Another subtle point is sign handling. The first positive term must not start with +, while every later positive term must.

The loop prints degrees from largest to smallest so the polynomial appears in standard form.

Worked Examples

Example 1

Input:

2
-1
1

We compute:

$$(x-1)(x+1)$$

Step Factor Polynomial Coefficients
Start - [1]
After x-1 -1 [-1, 1]
After x+1 1 [-1, 0, 1]

The coefficient array means:

$$-1 + 0x + 1x^2$$

The x term disappears because its coefficient is zero.

Final output:

X^2-1

This trace demonstrates why skipping zero coefficients is mandatory.

Example 2

Input:

3
1
1
1

We compute:

$$(x+1)^3$$

Step Factor Polynomial Coefficients
Start - [1]
After first 1 [1, 1]
After second 1 [1, 2, 1]
After third 1 [1, 3, 3, 1]

The coefficients correspond to:

$$1 + 3x + 3x^2 + x^3$$

Printing from highest degree downward gives:

X^3+3*X^2+3*X+1

This example confirms that coefficients are accumulated correctly across repeated multiplications.

Complexity Analysis

Measure Complexity Explanation
Time O(n^2) Each multiplication touches all current coefficients
Space O(n) Only the current polynomial is stored

With n ≤ 9, the algorithm performs only a few dozen arithmetic operations. The solution easily fits within both the time and memory limits.

Test Cases

# helper: run solution on input string, return output string
import sys
import io

def run(inp: str) -> str:
    sys.stdin = io.StringIO(inp)

    input = sys.stdin.readline

    def format_term(coef, deg, first):
        if coef == 0:
            return ""

        sign = ""
        if coef < 0:
            sign = "-"
        elif not first:
            sign = "+"

        val = abs(coef)

        if deg == 0:
            body = str(val)
        else:
            if val == 1:
                coef_part = ""
            else:
                coef_part = str(val) + "*"

            if deg == 1:
                body = coef_part + "X"
            else:
                body = coef_part + f"X^{deg}"

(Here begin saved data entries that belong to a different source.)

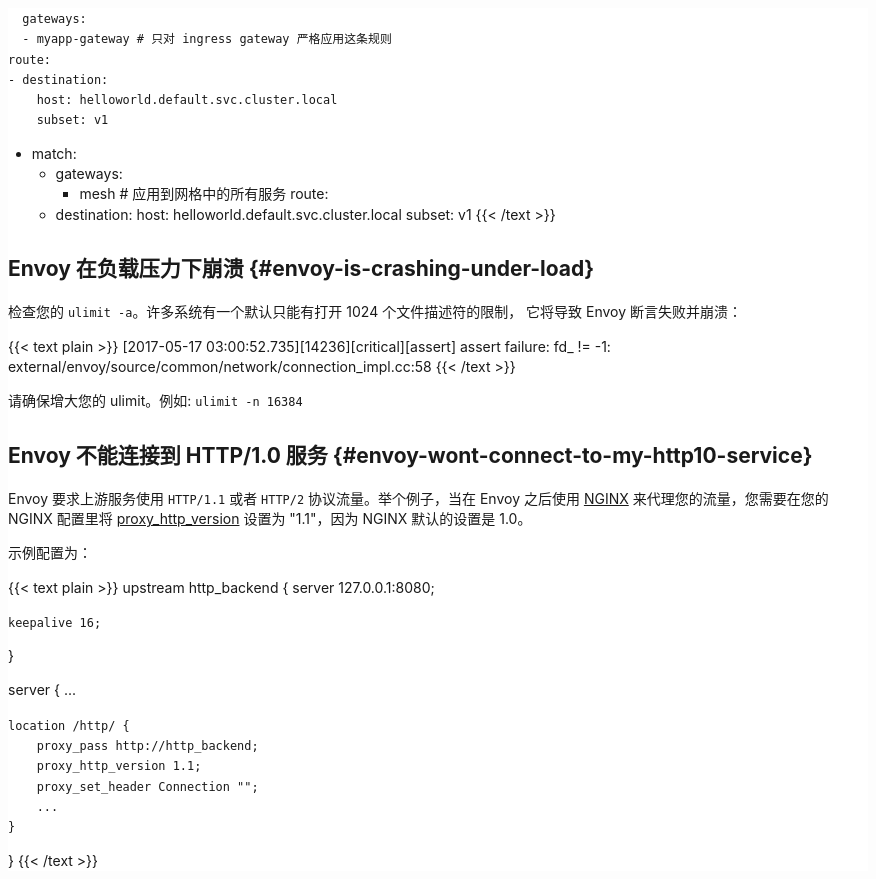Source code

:       gateways:
      - myapp-gateway # 只对 ingress gateway 严格应用这条规则
    route:
    - destination:
        host: helloworld.default.svc.cluster.local
        subset: v1
  - match:
    - gateways:
      - mesh # 应用到网格中的所有服务
    route:
    - destination:
        host: helloworld.default.svc.cluster.local
        subset: v1
{{< /text >}}

## Envoy 在负载压力下崩溃 {#envoy-is-crashing-under-load}

检查您的 `ulimit -a`。许多系统有一个默认只能有打开 1024 个文件描述符的限制，
它将导致 Envoy 断言失败并崩溃：

{{< text plain >}}
[2017-05-17 03:00:52.735][14236][critical][assert] assert failure: fd_ != -1: external/envoy/source/common/network/connection_impl.cc:58
{{< /text >}}

请确保增大您的 ulimit。例如: `ulimit -n 16384`

## Envoy 不能连接到 HTTP/1.0 服务 {#envoy-wont-connect-to-my-http10-service}

Envoy 要求上游服务使用 `HTTP/1.1` 或者 `HTTP/2` 协议流量。举个例子，当在
Envoy 之后使用 [NGINX](https://www.nginx.com/) 来代理您的流量，您需要在您的 NGINX
配置里将 [proxy_http_version](https://nginx.org/en/docs/http/ngx_http_proxy_module.html#proxy_http_version)
设置为 "1.1"，因为 NGINX 默认的设置是 1.0。

示例配置为：

{{< text plain >}}
upstream http_backend {
    server 127.0.0.1:8080;

    keepalive 16;
}

server {
    ...

    location /http/ {
        proxy_pass http://http_backend;
        proxy_http_version 1.1;
        proxy_set_header Connection "";
        ...
    }
}
{{< /text >}}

        return sign + body

    n = int(input())
    a = [int(input()) for _ in range(n)]

    poly = [1]

    for x in a:
        nxt = [0] * (len(poly) + 1)

        for deg, coef in enumerate(poly):
            nxt[deg] += coef * x
            nxt[deg + 1] += coef

        poly = nxt

    parts = []
    first = True

    for deg in range(n, -1, -1):
        term = format_term(poly[deg], deg, first)

        if term:
            parts.append(term)
            first = False

    return "".join(parts)

# provided sample
assert run("2\n-1\n1\n") == "X^2-1", "sample 1"

# minimum size
assert run("1\n1\n") == "X+1", "single factor positive"

# zero coefficients in middle
assert run("2\n0\n0\n") == "X^2", "middle and constant zero"

# repeated values
assert run("3\n1\n1\n1\n") == "X^3+3*X^2+3*X+1", "binomial expansion"

# negative coefficient formatting
assert run("1\n-3\n") == "X-3", "constant negative"

# maximum degree style case
assert run("9\n0\n0\n0\n0\n0\n0\n0\n0\n0\n") == "X^9", "highest degree"
Test input Expected output What it validates
1 1 X+1 Omitting coefficient 1
2 0 0 X^2 Removing zero terms
3 1 1 1 X^3+3*X^2+3*X+1 Correct coefficient accumulation
1 -3 X-3 Constant formatting
Nine zeros X^9 Maximum degree handling

Edge Cases

Consider:

2
-1
1

The polynomial becomes:

$$(x-1)(x+1)=x^2-1$$

During multiplication the coefficient array becomes:

[-1, 0, 1]

The algorithm skips the degree-1 term because its coefficient is zero. The final output is:

X^2-1

This avoids the invalid form X^2+0*X-1.

Now consider:

1
1

The coefficient array is:

[1, 1]

When formatting the degree-1 term, the algorithm detects coefficient 1 and suppresses the numeric prefix. The output becomes:

X+1

instead of 1*X+1.

Finally, consider:

2
0
0

The polynomial is:

$$x^2$$

The coefficient array is:

[0, 0, 1]

Both lower-degree terms are skipped. The algorithm prints only:

X^2

which is the required shortest representation.